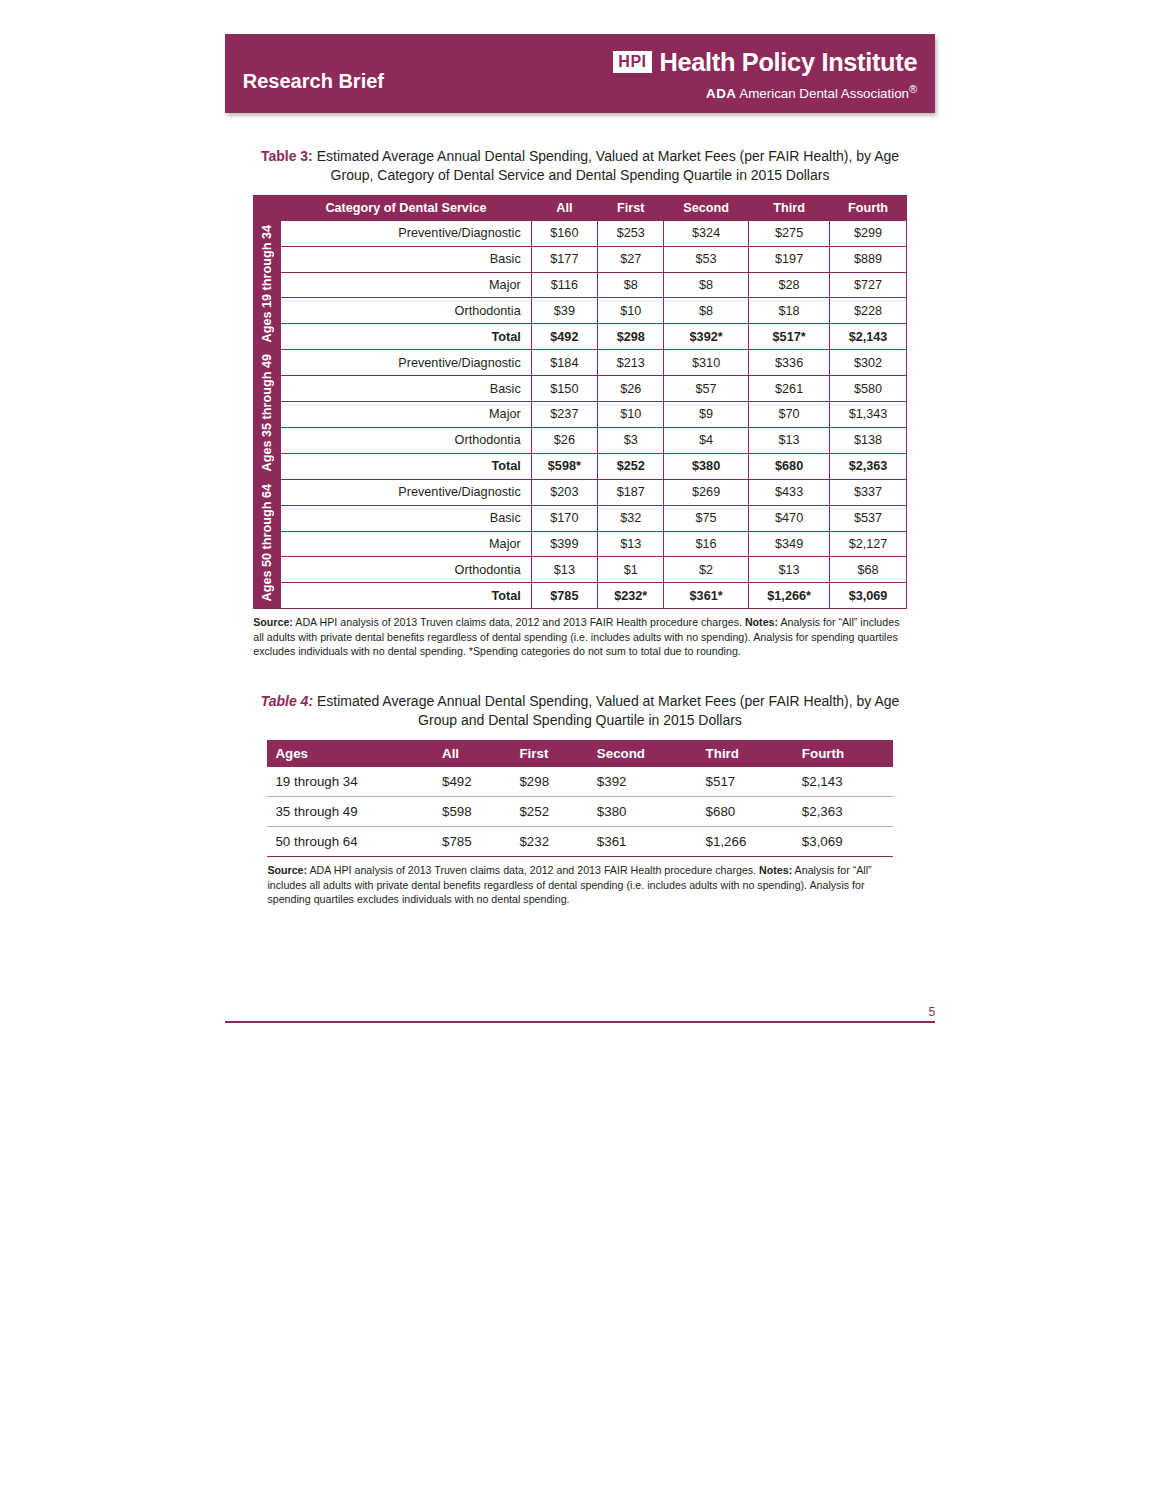Research Brief
HPI Health Policy Institute
ADA American Dental Association®
Table 3: Estimated Average Annual Dental Spending, Valued at Market Fees (per FAIR Health), by Age Group, Category of Dental Service and Dental Spending Quartile in 2015 Dollars
| | Category of Dental Service | All | First | Second | Third | Fourth |
| --- | --- | --- | --- | --- | --- | --- |
| Ages 19 through 34 | Preventive/Diagnostic | $160 | $253 | $324 | $275 | $299 |
| Basic | $177 | $27 | $53 | $197 | $889 |
| Major | $116 | $8 | $8 | $28 | $727 |
| Orthodontia | $39 | $10 | $8 | $18 | $228 |
| Total | $492 | $298 | $392* | $517* | $2,143 |
| Ages 35 through 49 | Preventive/Diagnostic | $184 | $213 | $310 | $336 | $302 |
| Basic | $150 | $26 | $57 | $261 | $580 |
| Major | $237 | $10 | $9 | $70 | $1,343 |
| Orthodontia | $26 | $3 | $4 | $13 | $138 |
| Total | $598* | $252 | $380 | $680 | $2,363 |
| Ages 50 through 64 | Preventive/Diagnostic | $203 | $187 | $269 | $433 | $337 |
| Basic | $170 | $32 | $75 | $470 | $537 |
| Major | $399 | $13 | $16 | $349 | $2,127 |
| Orthodontia | $13 | $1 | $2 | $13 | $68 |
| Total | $785 | $232* | $361* | $1,266* | $3,069 |
Source: ADA HPI analysis of 2013 Truven claims data, 2012 and 2013 FAIR Health procedure charges. Notes: Analysis for “All” includes all adults with private dental benefits regardless of dental spending (i.e. includes adults with no spending). Analysis for spending quartiles excludes individuals with no dental spending. *Spending categories do not sum to total due to rounding.
Table 4: Estimated Average Annual Dental Spending, Valued at Market Fees (per FAIR Health), by Age Group and Dental Spending Quartile in 2015 Dollars
| Ages | All | First | Second | Third | Fourth |
| --- | --- | --- | --- | --- | --- |
| 19 through 34 | $492 | $298 | $392 | $517 | $2,143 |
| 35 through 49 | $598 | $252 | $380 | $680 | $2,363 |
| 50 through 64 | $785 | $232 | $361 | $1,266 | $3,069 |
Source: ADA HPI analysis of 2013 Truven claims data, 2012 and 2013 FAIR Health procedure charges. Notes: Analysis for “All” includes all adults with private dental benefits regardless of dental spending (i.e. includes adults with no spending). Analysis for spending quartiles excludes individuals with no dental spending.
5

*Exercise:*
Filter the material for the word "Average" and copy each matching line.

*Answer:*
Table 3: Estimated Average Annual Dental Spending, Valued at Market Fees (per FAIR Health), by Age Group, Category of Dental Service and Dental Spending Quartile in 2015 Dollars
Table 4: Estimated Average Annual Dental Spending, Valued at Market Fees (per FAIR Health), by Age Group and Dental Spending Quartile in 2015 Dollars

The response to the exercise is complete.